Après avoir travaillé plusieurs années dans le textile et la santé, Elodie Le Noane et Isabelle Perdriel ont créé leur entreprise en mars 2008. Son nom? Izaë. Son activité? La vente de couches lavables.
«Parce que nous en avions assez de jeter des couches à la poubelle et notre argent par les fenêtres», disent-elles.
Ecologique et économique, le concept revient en
force chez les particuliers et les professionnels de la petite enfance.
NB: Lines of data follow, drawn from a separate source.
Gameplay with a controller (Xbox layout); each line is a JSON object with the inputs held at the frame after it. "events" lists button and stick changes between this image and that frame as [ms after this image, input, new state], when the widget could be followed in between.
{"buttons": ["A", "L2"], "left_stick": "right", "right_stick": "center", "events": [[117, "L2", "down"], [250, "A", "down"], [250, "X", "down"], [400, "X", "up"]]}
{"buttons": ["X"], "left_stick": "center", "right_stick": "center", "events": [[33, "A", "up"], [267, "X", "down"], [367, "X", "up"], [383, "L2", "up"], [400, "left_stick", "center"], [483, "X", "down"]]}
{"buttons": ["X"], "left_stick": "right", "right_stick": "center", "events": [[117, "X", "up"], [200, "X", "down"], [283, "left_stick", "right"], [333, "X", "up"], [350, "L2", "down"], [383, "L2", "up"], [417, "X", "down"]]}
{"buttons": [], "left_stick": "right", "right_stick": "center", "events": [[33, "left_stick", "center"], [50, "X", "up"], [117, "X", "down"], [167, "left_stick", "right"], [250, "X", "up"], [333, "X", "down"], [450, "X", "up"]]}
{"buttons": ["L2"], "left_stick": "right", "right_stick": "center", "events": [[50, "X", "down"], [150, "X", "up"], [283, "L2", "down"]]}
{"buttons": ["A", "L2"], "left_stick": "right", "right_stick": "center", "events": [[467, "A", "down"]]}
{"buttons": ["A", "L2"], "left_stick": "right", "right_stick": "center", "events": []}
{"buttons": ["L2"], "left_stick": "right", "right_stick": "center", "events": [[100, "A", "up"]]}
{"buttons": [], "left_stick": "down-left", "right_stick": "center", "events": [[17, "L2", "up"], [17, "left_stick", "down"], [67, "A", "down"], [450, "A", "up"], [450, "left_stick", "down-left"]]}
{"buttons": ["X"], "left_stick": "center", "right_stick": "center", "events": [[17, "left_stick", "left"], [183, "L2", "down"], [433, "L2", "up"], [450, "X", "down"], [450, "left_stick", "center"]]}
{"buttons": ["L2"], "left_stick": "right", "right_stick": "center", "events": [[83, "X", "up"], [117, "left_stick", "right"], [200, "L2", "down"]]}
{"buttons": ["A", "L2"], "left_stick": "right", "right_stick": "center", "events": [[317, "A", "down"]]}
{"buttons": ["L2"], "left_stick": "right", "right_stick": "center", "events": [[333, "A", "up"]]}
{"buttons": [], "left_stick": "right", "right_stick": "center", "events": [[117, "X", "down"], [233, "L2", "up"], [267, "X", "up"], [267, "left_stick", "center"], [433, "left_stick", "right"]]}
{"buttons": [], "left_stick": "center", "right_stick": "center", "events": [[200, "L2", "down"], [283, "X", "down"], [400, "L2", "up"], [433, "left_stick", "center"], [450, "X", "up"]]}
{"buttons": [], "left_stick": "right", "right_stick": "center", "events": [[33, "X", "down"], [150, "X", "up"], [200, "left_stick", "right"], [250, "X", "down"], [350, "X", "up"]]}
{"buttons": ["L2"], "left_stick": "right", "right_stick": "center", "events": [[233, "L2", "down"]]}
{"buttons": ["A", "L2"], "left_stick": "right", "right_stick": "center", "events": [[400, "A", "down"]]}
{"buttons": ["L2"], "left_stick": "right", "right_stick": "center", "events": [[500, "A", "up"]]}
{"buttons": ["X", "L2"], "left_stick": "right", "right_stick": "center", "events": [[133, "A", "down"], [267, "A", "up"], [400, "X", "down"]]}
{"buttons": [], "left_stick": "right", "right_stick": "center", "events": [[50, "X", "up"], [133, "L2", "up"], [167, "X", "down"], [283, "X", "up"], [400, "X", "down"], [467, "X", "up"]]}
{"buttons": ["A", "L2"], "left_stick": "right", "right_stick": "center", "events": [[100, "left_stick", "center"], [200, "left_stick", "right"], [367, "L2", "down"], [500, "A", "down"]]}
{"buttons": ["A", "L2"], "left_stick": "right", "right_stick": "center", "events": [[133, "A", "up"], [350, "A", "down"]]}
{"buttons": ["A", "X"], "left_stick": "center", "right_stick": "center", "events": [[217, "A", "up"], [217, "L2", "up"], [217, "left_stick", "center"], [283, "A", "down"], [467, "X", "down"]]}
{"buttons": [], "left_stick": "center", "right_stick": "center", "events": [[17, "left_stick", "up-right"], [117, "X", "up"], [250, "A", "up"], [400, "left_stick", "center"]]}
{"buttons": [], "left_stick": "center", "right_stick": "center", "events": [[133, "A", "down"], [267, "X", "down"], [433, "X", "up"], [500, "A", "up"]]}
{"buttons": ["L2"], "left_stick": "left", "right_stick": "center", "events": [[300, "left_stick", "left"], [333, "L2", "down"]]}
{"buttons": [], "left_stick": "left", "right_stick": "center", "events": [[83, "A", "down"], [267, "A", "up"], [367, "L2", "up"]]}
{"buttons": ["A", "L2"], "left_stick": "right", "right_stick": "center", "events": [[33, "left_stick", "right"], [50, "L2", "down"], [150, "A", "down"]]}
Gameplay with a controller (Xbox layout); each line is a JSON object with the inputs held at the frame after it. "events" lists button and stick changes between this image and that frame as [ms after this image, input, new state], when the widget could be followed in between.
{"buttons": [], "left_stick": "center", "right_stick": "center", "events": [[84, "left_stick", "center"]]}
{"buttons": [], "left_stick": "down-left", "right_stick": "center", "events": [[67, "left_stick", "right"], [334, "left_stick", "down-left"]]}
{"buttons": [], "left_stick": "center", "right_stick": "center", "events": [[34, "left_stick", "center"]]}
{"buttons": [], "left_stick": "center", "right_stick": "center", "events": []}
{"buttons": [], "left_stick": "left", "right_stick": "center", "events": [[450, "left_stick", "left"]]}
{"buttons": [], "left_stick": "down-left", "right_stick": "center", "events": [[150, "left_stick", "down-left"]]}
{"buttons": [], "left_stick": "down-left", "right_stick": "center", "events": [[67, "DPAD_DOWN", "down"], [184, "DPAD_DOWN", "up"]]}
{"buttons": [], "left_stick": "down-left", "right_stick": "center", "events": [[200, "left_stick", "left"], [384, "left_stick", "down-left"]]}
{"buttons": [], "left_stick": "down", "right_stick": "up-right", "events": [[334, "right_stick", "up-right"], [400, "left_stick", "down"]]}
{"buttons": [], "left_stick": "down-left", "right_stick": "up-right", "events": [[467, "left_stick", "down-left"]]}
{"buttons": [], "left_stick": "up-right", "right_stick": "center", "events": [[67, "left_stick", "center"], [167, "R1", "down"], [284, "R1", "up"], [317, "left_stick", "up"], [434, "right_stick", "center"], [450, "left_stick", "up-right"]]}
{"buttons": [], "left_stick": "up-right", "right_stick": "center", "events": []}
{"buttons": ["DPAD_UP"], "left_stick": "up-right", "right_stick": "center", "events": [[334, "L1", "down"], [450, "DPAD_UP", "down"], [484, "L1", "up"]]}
«La couche jetable est très pratique. Mais au bout de deux ans et demi,
vous aurez fait abattre 4 à 5 arbres, dépensé jusqu’à 1800 euros et
produit une tonne de déchets. Aujourd’hui, la couche lavable est un
système tout-en-un, facile d’utilisation. La peau de votre bébé est en
contact avec des produits sains. La couche lavable produit moins
d’irritations et d’allergies. Le tout pour un investissement de 500 à 700 euros, eau et électricité comprises», résument Isabelle et Elodie, six enfants à elles deux.
Les moins
Avec les couches lavables, la machine à laver
tourne à plein régime. Il faut anticiper les lessives et prévoir un
temps de séchage assez long. L’acquisition des premiers stocks suppose
un investissement financier important.
La consommation d’eau augmente
avec les lessives. Côté pratique, changer une couche lavable suppose un
peu de dextérité supplémentaire, et de patience aussi.
Mais des progrès
importants ont été réalisés dans l’esthétique, grâce à l’usage de
couleurs vives et de motifs originaux.